| Ketentuan Latihan |
Dalam kutipan teks tentang refleksi akhir tahun PBNU, apa yang diminta PBNU kepada pemerintah?

| Kutipan Teks |
:::

Saat menyampaikan refleksi akhir tahun di Kantor PBNU, Jalan Kramat Raya, Jakarta Pusat, Jumat (30/12/2016), Ketua Umum PBNU KH Said Aqil Siroj mengungkap fakta terkait menurunnya toleransi antar umat beragama di Indonesia dalam setahun terakhir.
Hal ini ditandai dengan masih banyaknya gangguan terhadap kebebasan beragama yang kerap terjadi dan dilakukan oleh kelompok-kelompok intoleran.
Kondisi inilah yang dalam pandangan PBNU dinilai dapat mengancam keragaman yang selama ini memang sudah niscaya di tengah umat dan bangsa kita.
Untuk itulah pihaknya meminta pemerintah agar bersikap lebih tegas dalam menindak kelompok-kelompok intoleran yang berpotensi memecah-belah persatuan tersebut.

:::

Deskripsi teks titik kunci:
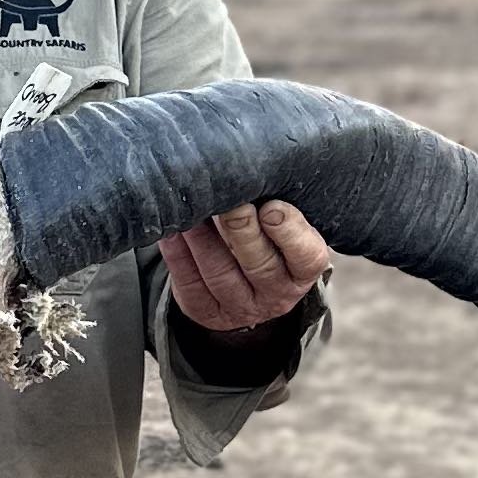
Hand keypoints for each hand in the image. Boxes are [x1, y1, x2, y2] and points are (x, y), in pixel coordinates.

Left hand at [159, 198, 330, 334]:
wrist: (242, 277)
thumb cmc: (266, 235)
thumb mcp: (283, 222)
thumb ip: (275, 200)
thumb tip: (251, 165)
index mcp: (303, 269)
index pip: (306, 255)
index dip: (289, 232)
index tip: (271, 207)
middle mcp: (276, 293)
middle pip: (260, 265)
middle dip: (242, 231)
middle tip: (230, 204)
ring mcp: (241, 307)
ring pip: (220, 274)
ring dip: (202, 240)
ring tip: (191, 210)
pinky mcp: (207, 311)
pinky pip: (190, 285)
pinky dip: (178, 255)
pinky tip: (172, 231)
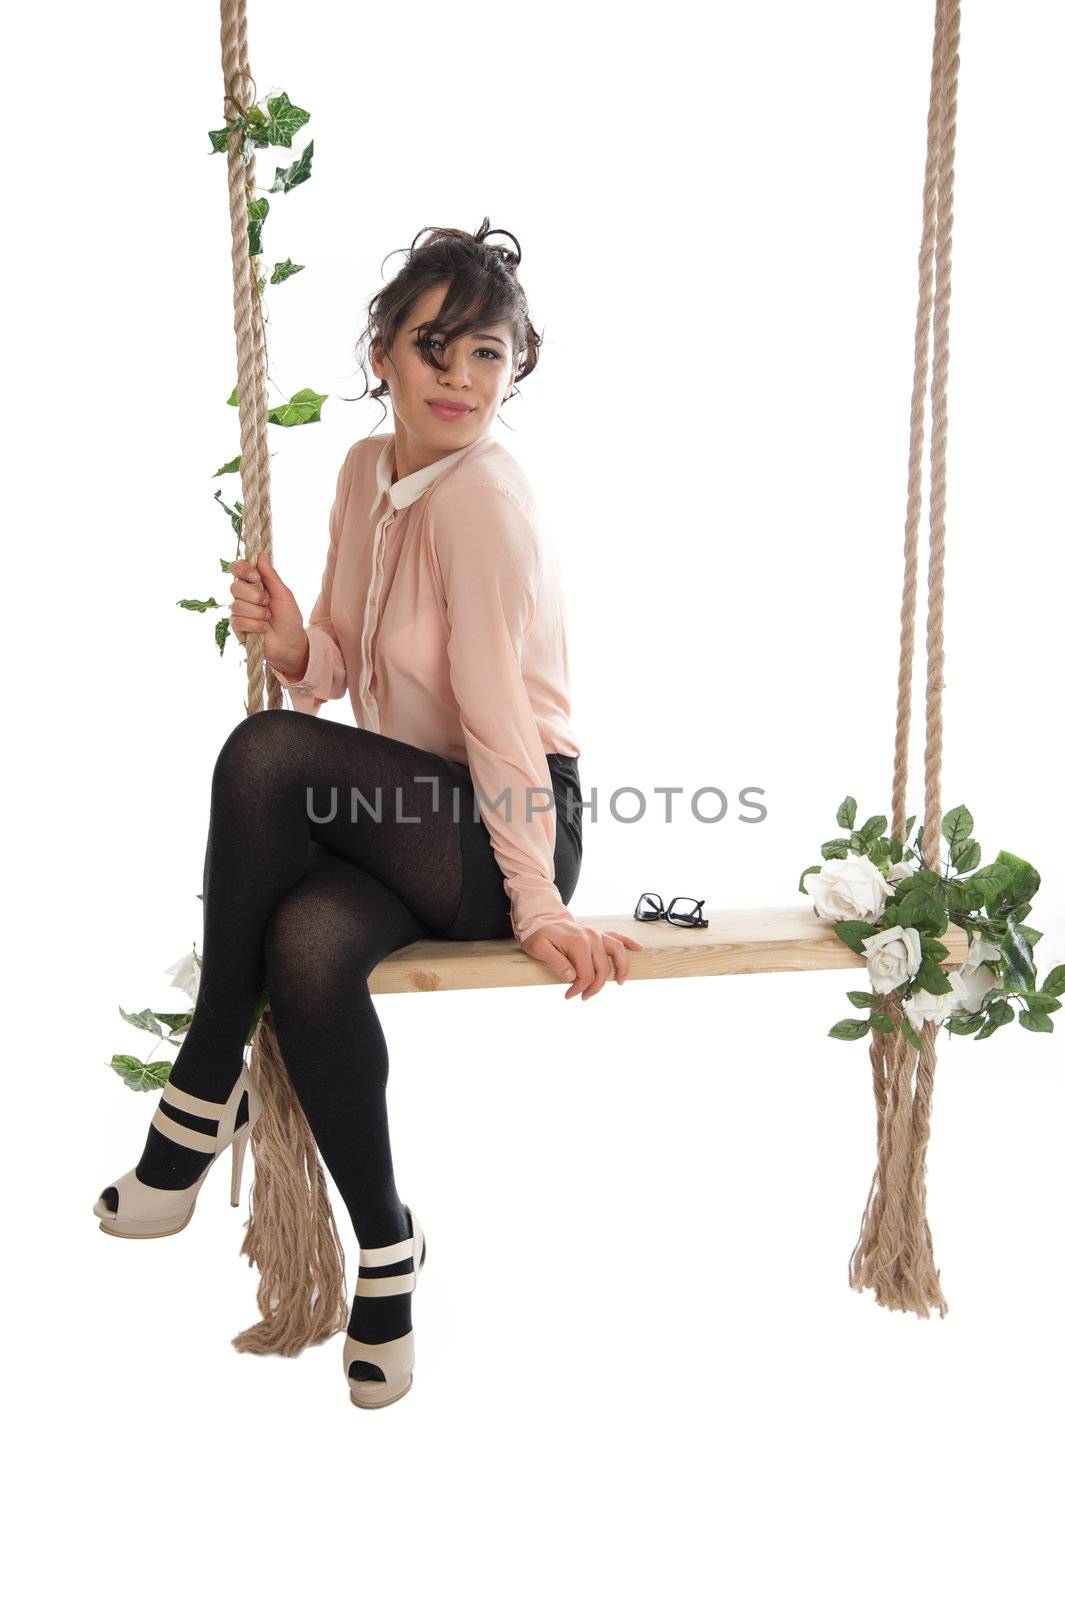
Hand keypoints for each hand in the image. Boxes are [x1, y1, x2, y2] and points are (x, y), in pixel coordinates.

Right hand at [228, 550, 306, 673]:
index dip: (242, 569)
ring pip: (237, 605)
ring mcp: (238, 611)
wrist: (291, 643)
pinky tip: (263, 629)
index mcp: (254, 583)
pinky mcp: (237, 628)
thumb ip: (271, 575)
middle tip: (267, 602)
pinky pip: (238, 620)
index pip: (237, 568)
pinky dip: (255, 625)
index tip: (255, 576)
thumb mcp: (283, 593)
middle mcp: (243, 595)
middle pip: (235, 586)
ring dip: (258, 613)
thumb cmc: (289, 618)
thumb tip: (261, 554)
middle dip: (255, 595)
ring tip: (268, 618)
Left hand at [519, 920, 643, 1000]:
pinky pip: (617, 937)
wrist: (540, 920)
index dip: (579, 988)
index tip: (569, 996)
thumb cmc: (538, 935)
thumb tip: (572, 977)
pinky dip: (629, 942)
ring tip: (620, 983)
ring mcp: (596, 934)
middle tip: (584, 997)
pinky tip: (638, 949)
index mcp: (579, 942)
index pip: (586, 974)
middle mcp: (592, 937)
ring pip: (617, 953)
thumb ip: (557, 963)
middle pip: (602, 968)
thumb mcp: (540, 949)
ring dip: (621, 968)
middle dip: (595, 987)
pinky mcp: (597, 934)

:::

| Penyelesaian Soal |
PBNU meminta pemerintah bersikap lebih tegas dalam menindak kelompok-kelompok intoleran yang berpotensi memecah-belah persatuan.